State GOP fails to build veto-proof majority

MADISON, Wis. (CBS 58) – The era of divided government is set to continue in Wisconsin as Republicans fell short of building a veto-proof majority in both the Assembly and Senate.

Democrats also had underwhelming performances that were expected to shakeup the makeup of the Legislature.

In the end, the GOP maintains control of the Legislature, but Governor Tony Evers holds onto an influential veto pen.

“The voters have spoken and they have returned a good, conservative majority to the Legislature,” Assembly Speaker Robin Vos said in a video released Wednesday.

Vos said in his video that the Legislature will focus on responding to the ongoing health and economic effects of the pandemic when it returns to its new session in January.

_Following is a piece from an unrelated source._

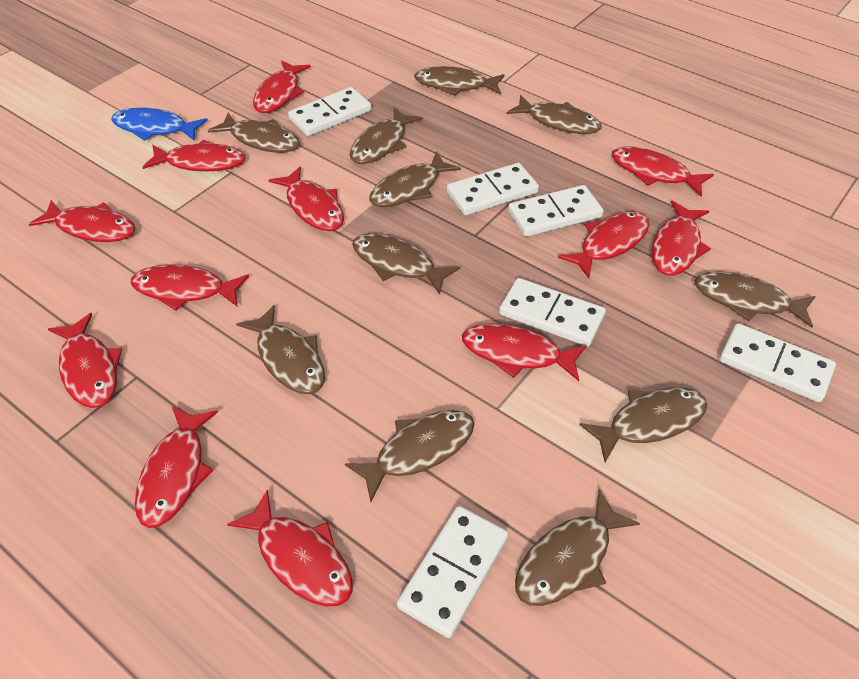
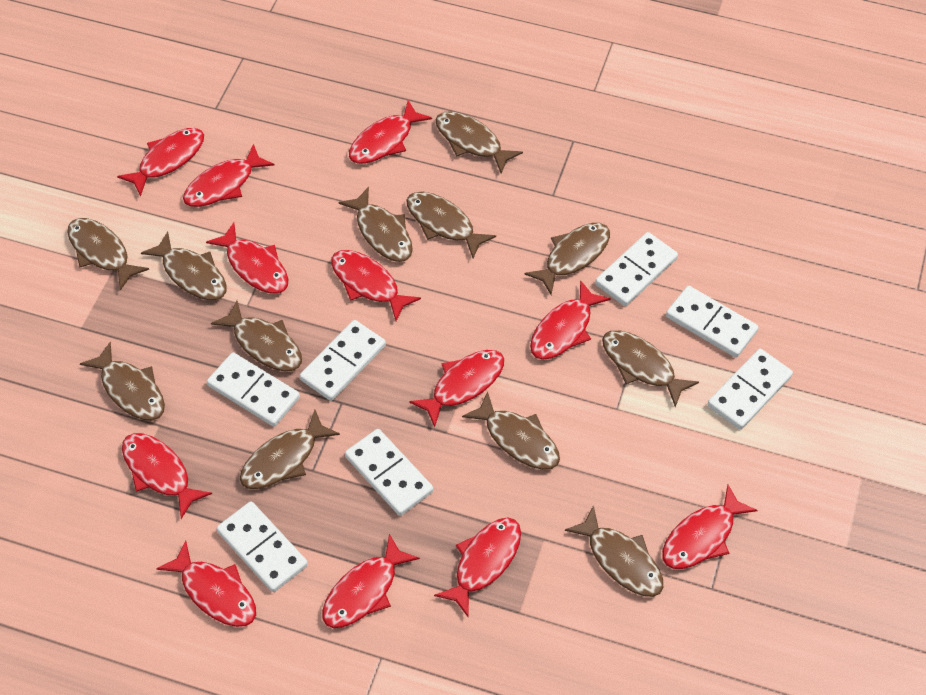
blue fish: 1 -> 0
brown fish: 11 -> 12
white domino: 6 -> 7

It will also be tasked with address the state’s new budget for the next two years – a challenge as the pandemic has significantly hurt the state’s economy.

Governor Tony Evers reacted to his veto power being maintained.

“All that’s good but it’s all frankly reflective of our state,” Evers said, adding he recognizes how closely split the state is.

In the end, Democrats had flipped two seats in the Assembly and Republicans flipped two seats in the Senate.

In a statement, Republican Party of Wisconsin Char Andrew Hitt said, “Two weeks ago Democrats were fantasizing about a majority in the Assembly and spending over one million dollars in a failed attempt to target Speaker Vos. Despite their onslaught of outside money, all the Democrats have to show for their efforts is a 60+ GOP majority in the Assembly and two new Republican Senate seats.”

The main battles in the Assembly focused on the Milwaukee suburbs.

Democrat Deb Andraca defeated Republican incumbent Jim Ott in a victory for liberals.

The GOP also targeted Rep. Robyn Vining’s 14th District seat that was long held by Republicans. But Vining defeated challenger Bonnie Lee and the Democrat credits community support for her victory.

“We flipped this seat that a decade ago was gerrymandered about 10 points red and two years ago we flipped it with about point-four percent,” Vinding told CBS 58. “And this time we won with an eight-point margin, so we took that flip from the last time and we increased it by eight points and I think that is really exciting.”

Vining echoed the sentiment of Evers and Vos in saying there’s much work to do.

“We need to get back to work, there is no excuse there cannot be the excuse that we have one party in one branch and one in power in the other, that is not an excuse, Wisconsinites are expecting us to get back to work and we need to do it we need to do it immediately.”